ECLI:NL:CRVB:2021:59

Centrale Raad van Beroep

Datum uitspraak
13 januari 2021
Publicatiedatum
13 januari 2021
Zaaknummer
18/5939 AOW
Instantie
Centrale Raad van Beroep
Type
Uitspraak
Procedures
  • Hoger beroep
Vindplaatsen
  • Rechtspraak.nl
AI samenvatting door LexboostAutomatisch gegenereerd

Herhaalde aanvraag om toepassing van de Luxemburgse socialeverzekeringswetgeving en de bevoegdheid van de Sociale verzekeringsbank

In deze zaak gaat het om een herhaalde aanvraag van appellant om toepassing van de Luxemburgse socialeverzekeringswetgeving over de periodes van 12 december 2007 tot en met 31 december 2008 en van 1 januari 2010 tot en met 31 december 2012. Deze aanvraag is eerder behandeld in een besluit van de Sociale verzekeringsbank (Svb) op 3 november 2015, waartegen appellant geen rechtsmiddelen heeft aangewend. De rechtbank Noord-Holland heeft in een eerdere uitspraak op 12 oktober 2018 het beroep van appellant ongegrond verklaard, waarbij de rechtbank oordeelde dat de Svb niet onbevoegd was om op de regularisatieverzoeken te beslissen. Appellant heeft in hoger beroep aangevoerd dat er nieuwe feiten en omstandigheden zijn die de Svb's bevoegdheid in twijfel trekken.

De Centrale Raad van Beroep heeft de zaak beoordeeld en vastgesteld dat de stelling van appellant over de onbevoegdheid van de Svb niet kan worden aangemerkt als een nieuw feit of veranderde omstandigheid. De Raad heeft overwogen dat appellant de gestelde onbevoegdheid in een procedure tegen het eerdere besluit had kunnen aanvoeren. De Raad concludeert dat de afwijzing van het herzieningsverzoek niet evident onredelijk is en bevestigt de aangevallen uitspraak van de rechtbank. De Raad verwijst naar eerdere uitspraken om zijn oordeel te onderbouwen en concludeert dat de aangevallen uitspraak moet worden bevestigd, zonder aanleiding voor een veroordeling in de proceskosten.

Uitspraak

18.5939 AOW

Datum uitspraak: 13 januari 2021
Centrale Raad van Beroep
Enkelvoudige kamer
Uitspraak op het hoger beroep tegen de uitspraak van de rechtbank Noord-Holland van
12 oktober 2018, 18/802 (aangevallen uitspraak)

Opgeslagen gegevens

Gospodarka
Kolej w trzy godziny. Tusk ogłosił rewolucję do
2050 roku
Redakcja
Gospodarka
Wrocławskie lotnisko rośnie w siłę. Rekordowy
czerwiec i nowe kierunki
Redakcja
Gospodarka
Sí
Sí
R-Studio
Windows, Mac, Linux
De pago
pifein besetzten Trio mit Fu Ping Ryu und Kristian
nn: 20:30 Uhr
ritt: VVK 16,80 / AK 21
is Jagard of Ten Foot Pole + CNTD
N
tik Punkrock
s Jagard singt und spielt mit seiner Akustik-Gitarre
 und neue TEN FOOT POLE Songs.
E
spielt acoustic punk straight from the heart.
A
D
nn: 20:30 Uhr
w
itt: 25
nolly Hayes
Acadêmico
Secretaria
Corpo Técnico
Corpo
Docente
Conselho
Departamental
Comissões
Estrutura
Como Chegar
--
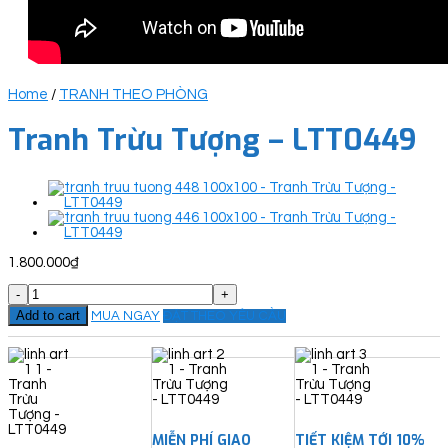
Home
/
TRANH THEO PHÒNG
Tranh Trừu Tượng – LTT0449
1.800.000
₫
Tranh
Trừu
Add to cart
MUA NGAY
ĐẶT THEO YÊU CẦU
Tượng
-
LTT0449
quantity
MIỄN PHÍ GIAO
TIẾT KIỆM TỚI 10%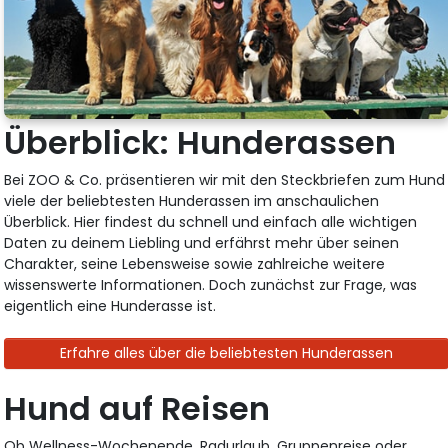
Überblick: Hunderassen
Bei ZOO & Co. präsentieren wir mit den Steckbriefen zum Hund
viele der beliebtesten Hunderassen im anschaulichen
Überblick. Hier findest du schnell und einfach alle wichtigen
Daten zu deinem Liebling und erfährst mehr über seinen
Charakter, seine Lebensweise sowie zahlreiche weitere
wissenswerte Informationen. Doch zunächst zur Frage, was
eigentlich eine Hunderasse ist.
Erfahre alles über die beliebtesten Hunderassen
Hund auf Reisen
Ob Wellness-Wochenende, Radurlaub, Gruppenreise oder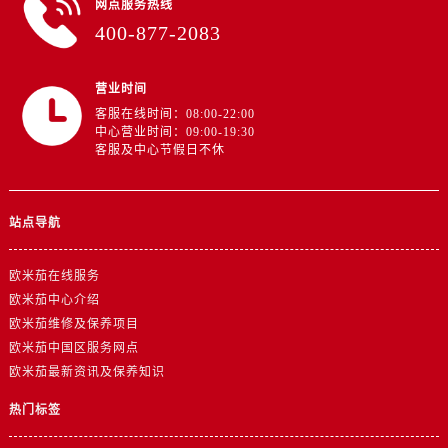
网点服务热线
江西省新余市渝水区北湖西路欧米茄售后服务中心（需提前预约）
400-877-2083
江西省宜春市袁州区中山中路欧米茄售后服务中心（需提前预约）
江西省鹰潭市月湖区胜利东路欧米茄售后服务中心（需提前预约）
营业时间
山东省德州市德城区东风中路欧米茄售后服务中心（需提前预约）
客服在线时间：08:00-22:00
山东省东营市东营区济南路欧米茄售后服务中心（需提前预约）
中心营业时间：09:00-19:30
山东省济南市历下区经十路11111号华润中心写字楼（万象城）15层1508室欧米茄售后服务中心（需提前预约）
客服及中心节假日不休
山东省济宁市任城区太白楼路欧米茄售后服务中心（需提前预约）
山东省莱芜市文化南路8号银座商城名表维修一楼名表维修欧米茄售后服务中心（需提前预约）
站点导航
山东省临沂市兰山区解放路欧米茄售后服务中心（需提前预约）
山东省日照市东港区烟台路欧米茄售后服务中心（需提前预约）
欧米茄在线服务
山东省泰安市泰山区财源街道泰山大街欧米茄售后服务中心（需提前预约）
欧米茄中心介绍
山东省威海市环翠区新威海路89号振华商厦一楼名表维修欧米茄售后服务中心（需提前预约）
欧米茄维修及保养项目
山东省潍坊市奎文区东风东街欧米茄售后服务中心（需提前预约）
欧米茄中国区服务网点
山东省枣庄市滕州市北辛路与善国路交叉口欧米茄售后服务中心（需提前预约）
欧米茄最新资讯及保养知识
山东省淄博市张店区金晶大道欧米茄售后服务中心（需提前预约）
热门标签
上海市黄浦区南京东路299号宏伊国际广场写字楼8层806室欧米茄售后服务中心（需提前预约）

OPDRACHTEN:
A) Noem alle verschillende kalenderdata (dag, maand en jaar) die in de uitspraak van de Centrale Raad van Beroep staan.
B) Schrijf de uitspraak van de Centrale Raad van Beroep verder vanaf de laatste regel die er staat.
De rijen staan los van de uitspraak.

ANTWOORDEN:
A) 13 januari 2021, 12 december 2007, 31 december 2008, 1 januari 2010, 31 december 2012, 3 november 2015, 12 oktober 2018

B)
Partijen:
[appellant] te [woonplaats] (appellant)
de Raad van bestuur van de Sociale verzekeringsbank (Svb)
PROCESVERLOOP
Namens appellant heeft mr. J.H. Weermeijer, hoger beroep ingesteld.
De Svb heeft een verweerschrift ingediend.
Het onderzoek ter zitting heeft plaatsgevonden op 10 december 2020. Namens appellant is verschenen mr. Weermeijer. De Svb heeft zich via videobellen laten vertegenwoordigen door mr. A.P. van den Berg.

OVERWEGINGEN

1.1.
Bij brief van 16 maart 2015 heeft appellant de Svb verzocht om door middel van een regularisatieovereenkomst met Luxemburg te bewerkstelligen dat de Luxemburgse socialeverzekeringswetgeving op hem van toepassing is over de periode 8 maart 2006 tot en met 31 december 2012.
1.2.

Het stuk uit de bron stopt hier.